Return to the project index

Project 4: Guidelines


Like the previous projects, create a directory named "FirstAndrewID-SecondAndrewID" at:


If you need to submit updated versions, create new directories, naming them "FirstAndrewID-SecondAndrewID.2" "FirstAndrewID-SecondAndrewID.2" etc. We will look at only the newest version.

Important Things to Note

  • Provide a Makefile or something equivalent (e.g., for ant). We will need to be able to compile your submitted code on Andrew machines. In particular, we will not be able to use Eclipse for importing and compiling your project.
  • All your source code should be placed in a directory named "src," under the root of your submission directory.
  • Avoid any hard-coded parameters, such as host names, path names, and port numbers.
  • Submit your report in PDF, named "report.pdf," under the root of your submission directory.
  • Make sure to explain the overall design of your system, not just descriptions of classes you implemented. E.g., what are the components of your system and what are their roles? How do they interact?
  • Test your implementation on Andrew machines before submission.
  • Provide step-by-step instructions for running and testing your code, so that people outside your team are able to do so easily.
  • Please do not submit a revision history with your code. E.g., no .git in your source directory.
  • Make your code readable by others, with proper indentation and comments placed as appropriate.

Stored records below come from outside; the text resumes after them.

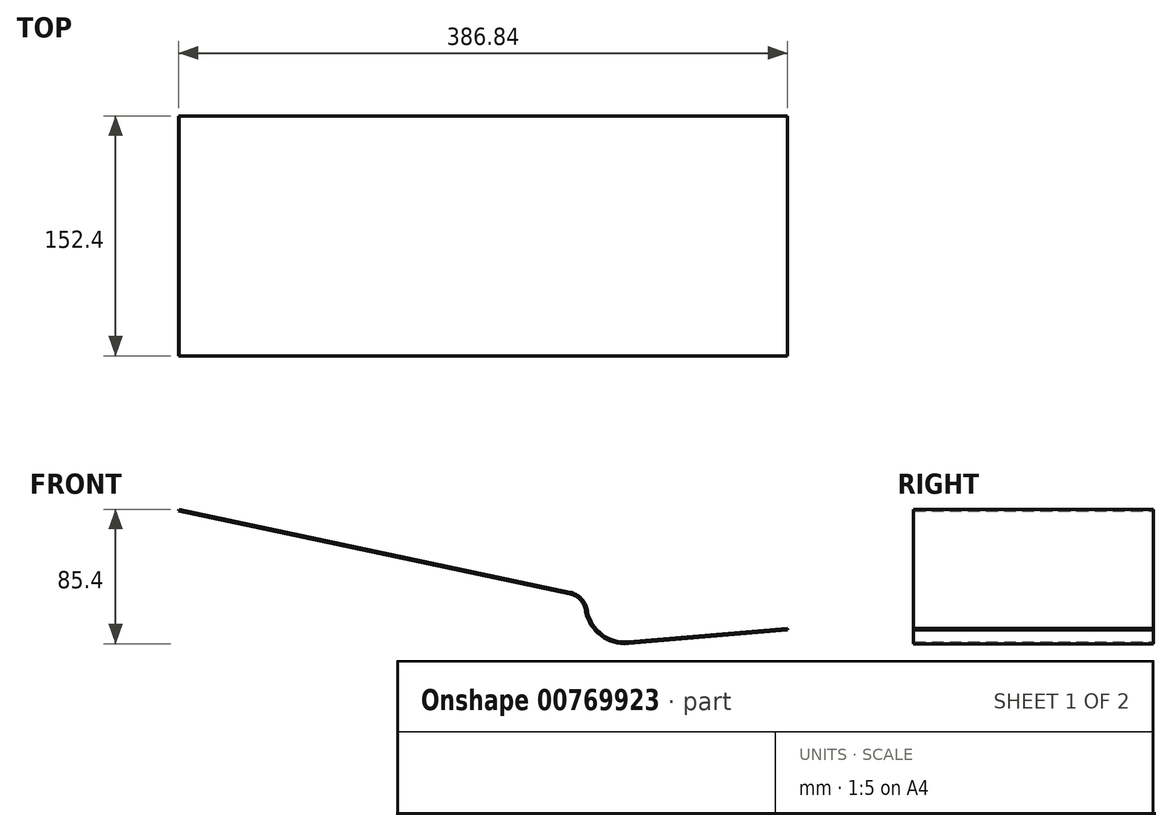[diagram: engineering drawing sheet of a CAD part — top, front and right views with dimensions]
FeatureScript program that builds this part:
annotation { "Feature Type Name" : "Feature", "Feature Type Description" : "" }
export const myFeature = defineFeature(function(context is Context, id is Id, definition is map)
    precondition{}
    {
        {
            var Q0;
            Q0=qCreatedBy(makeId("Front.planeOp"),FACE);
            var sketch = newSketch(context, id + "F0", { "sketchPlane" : qUnion([Q0])});
            skLineSegment(sketch, "E0", {"start": v(-586.85, 238.6) * mm, "end": v(-338.38, 185.88) * mm});
            skLineSegment(sketch, "E1", {"start": v(-328.56, 175.95) * mm, "end": v(-328.3, 174.65) * mm});
            skLineSegment(sketch, "E2", {"start": v(-301.24, 154.32) * mm, "end": v(-200, 162.94) * mm});
            skLineSegment(sketch, "E3", {"start": v(-513.01, 152.4) * mm, "end": v(195.3, 152.4) * mm, "construction": true});
            skPoint(sketch, "E4.visualSharp", {"position": v(-330.2, 184.15) * mm});
            skArc(sketch, "E4.filletArc", {"start": v(-328.56, 175.95) * mm, "mid": v(-331.98, 182.39) * mm, "end": v(-338.38, 185.88) * mm});
            skPoint(sketch, "E5.visualSharp", {"position": v(-323.85, 152.4) * mm});
            skArc(sketch, "E5.filletArc", {"start": v(-328.3, 174.65) * mm, "mid": v(-318.65, 159.32) * mm, "end": v(-301.24, 154.32) * mm});
            skLineSegment(sketch, "E6.5", {"start": v(-586.63, 239.63) * mm, "end": v(-338.16, 186.93) * mm});
            skArc(sketch, "E6.6", {"start": v(-327.51, 176.16) * mm, "mid": v(-331.22, 183.14) * mm, "end": v(-338.16, 186.93) * mm});
            skLineSegment(sketch, "E6.7", {"start": v(-327.51, 176.16) * mm, "end": v(-327.25, 174.86) * mm});
            skArc(sketch, "E6.8", {"start": v(-327.25, 174.86) * mm, "mid": v(-318, 160.18) * mm, "end": v(-301.33, 155.39) * mm});
            skLineSegment(sketch, "E6.9", {"start": v(-301.33, 155.39) * mm, "end": v(-200.1, 164) * mm});
            skPoint(sketch, "E7", {"position": v(-200, 162.94) * mm});
            skPoint(sketch, "E8", {"position": v(-586.85, 238.6) * mm});
            skLineSegment(sketch, "E9", {"start": v(-200, 162.94) * mm, "end": v(-200.1, 164) * mm});
            skLineSegment(sketch, "E10", {"start": v(-586.85, 238.6) * mm, "end": v(-586.63, 239.63) * mm});
            skSolve(sketch);
        }
        {
            var Q0;
            Q0 = qSketchRegion(id + "F0", true);
            extrude(context, id + "F1", {"entities" : qUnion([Q0]), "depth" : 152.4 * mm, "offsetDistance" : 25.4 * mm});
        }
    });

    Please note that submissions not following these guidelines can significantly affect the grading process. Make sure you name your submission directory in the way specified above, so we can identify and handle each subission properly. If you want to submit a compressed archive, place it in the correctly named directory.


    1. One critical part of the report is an analysis on the performance scalability of your parallel implementation, compared against your sequential version as a baseline. Your report needs to demonstrate this aspect, for example by graphs showing completion time for varied levels of parallelism. It should also include your explanations of the performance observed.

    K-Means Implementation

    1. For DNA strands, you could compute centroids in different ways. One option is to use the most common base for each position in the strand among all the strands of the corresponding cluster. Another option is to derive a probability distribution over the bases, again for each position in the strand. In either case, you would need to define how to calculate the distance between a centroid and a given strand. Please clearly describe your definitions in your report.

    Random Data Set Generator

    1. You can implement the data set generators in any language of your choice. Please make sure they can be executed in the environment of ghc Andrew machines.
    2. For 2D points, you can use the provided data set generator, or choose to implemnet your own version. For DNA strands, you need to implement one on your own.